**GIVEN RECORDS:**
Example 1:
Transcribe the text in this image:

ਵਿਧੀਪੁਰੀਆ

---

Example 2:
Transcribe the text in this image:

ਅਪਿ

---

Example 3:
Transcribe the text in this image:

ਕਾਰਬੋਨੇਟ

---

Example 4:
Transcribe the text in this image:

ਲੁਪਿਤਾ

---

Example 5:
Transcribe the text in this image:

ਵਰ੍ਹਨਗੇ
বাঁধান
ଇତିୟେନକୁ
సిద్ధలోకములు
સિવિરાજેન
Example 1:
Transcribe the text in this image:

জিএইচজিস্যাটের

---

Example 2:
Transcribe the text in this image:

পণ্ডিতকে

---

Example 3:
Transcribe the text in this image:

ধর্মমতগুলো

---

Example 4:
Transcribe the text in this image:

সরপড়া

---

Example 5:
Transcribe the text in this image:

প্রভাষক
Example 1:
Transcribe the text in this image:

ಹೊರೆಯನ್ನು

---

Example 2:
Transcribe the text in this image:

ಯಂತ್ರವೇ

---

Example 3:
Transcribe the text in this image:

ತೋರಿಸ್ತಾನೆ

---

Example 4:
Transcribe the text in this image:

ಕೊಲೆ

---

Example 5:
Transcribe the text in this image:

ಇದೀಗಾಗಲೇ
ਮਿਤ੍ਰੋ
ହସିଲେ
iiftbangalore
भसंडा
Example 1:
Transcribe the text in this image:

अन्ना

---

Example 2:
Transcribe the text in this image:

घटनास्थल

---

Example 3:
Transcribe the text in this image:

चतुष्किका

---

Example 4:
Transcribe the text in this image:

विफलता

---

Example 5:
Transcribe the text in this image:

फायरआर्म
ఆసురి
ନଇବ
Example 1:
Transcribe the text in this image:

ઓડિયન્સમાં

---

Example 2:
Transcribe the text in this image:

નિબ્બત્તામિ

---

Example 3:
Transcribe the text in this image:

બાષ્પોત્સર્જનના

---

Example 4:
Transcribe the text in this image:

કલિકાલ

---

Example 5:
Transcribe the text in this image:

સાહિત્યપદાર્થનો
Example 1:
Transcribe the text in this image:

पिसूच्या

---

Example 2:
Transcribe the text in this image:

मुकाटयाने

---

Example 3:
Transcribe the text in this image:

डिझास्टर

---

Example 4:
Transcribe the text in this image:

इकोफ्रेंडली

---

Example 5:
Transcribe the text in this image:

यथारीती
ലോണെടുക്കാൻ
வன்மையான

**WHAT IS EXPECTED:** Output the complete data verbatim.

**OUTPUT FOR THIS EXERCISE:**
Example 1:
Transcribe the text in this image:

ਵਿਧੀਪੁਰੀਆ

---

Example 2:
Transcribe the text in this image:

ਅਪਿ

---

Example 3:
Transcribe the text in this image:

ਕਾਰਬੋਨੇਟ

---

Example 4:
Transcribe the text in this image:

ਲੁਪਿਤਾ

---

Example 5:
Transcribe the text in this image:

ਵਰ੍ਹਨਗੇ
বাঁধান
ଇତିୟେନକୁ
సిద్ధలోకములు
સિવિરાજેન
Example 1:
Transcribe the text in this image:

জিএইচজিস্যাটের

---

Example 2:
Transcribe the text in this image:

পণ্ডিতকে

---

Example 3:
Transcribe the text in this image:

ধর্মমতগুলো

---

Example 4:
Transcribe the text in this image:

সরপড়া

---

Example 5:
Transcribe the text in this image:

প্রভাষক
Example 1:
Transcribe the text in this image:

ಹೊರೆಯನ್ನು

---

Example 2:
Transcribe the text in this image:

ಯಂತ್ರವೇ

---

Example 3:
Transcribe the text in this image:

ತೋರಿಸ್ತಾನೆ

---

Example 4:
Transcribe the text in this image:

ಕೊಲೆ

---

Example 5:
Transcribe the text in this image:

ಇದೀಗಾಗಲೇ
ਮਿਤ੍ਰੋ
ହସିଲେ
iiftbangalore
भसंडा
Example 1:
Transcribe the text in this image:

अन्ना

---

Example 2:
Transcribe the text in this image:

घटनास्थल

---

Example 3:
Transcribe the text in this image:

चतुष्किका

---

Example 4:
Transcribe the text in this image:

विफलता

---

Example 5:
Transcribe the text in this image:

फायरआर्म
ఆసురి
ନଇବ
Example 1:
Transcribe the text in this image:

ઓડિયન્સમાં

---

Example 2:
Transcribe the text in this image:

નિબ્બત્તામિ

---

Example 3:
Transcribe the text in this image:

બાષ્પોત્સર્જનના

---

Example 4:
Transcribe the text in this image:

કલિકાલ

---

Example 5:
Transcribe the text in this image:

સાહિત્યપદાર્થનો
Example 1:
Transcribe the text in this image:

पिसूच्या

---

Example 2:
Transcribe the text in this image:

मुकाटयाने

---

Example 3:
Transcribe the text in this image:

डिझास्टर

---

Example 4:
Transcribe the text in this image:

इकोफ्रेंडली

---

Example 5:
Transcribe the text in this image:

यथारीती
ലോണെടുക്കാൻ
வன்மையான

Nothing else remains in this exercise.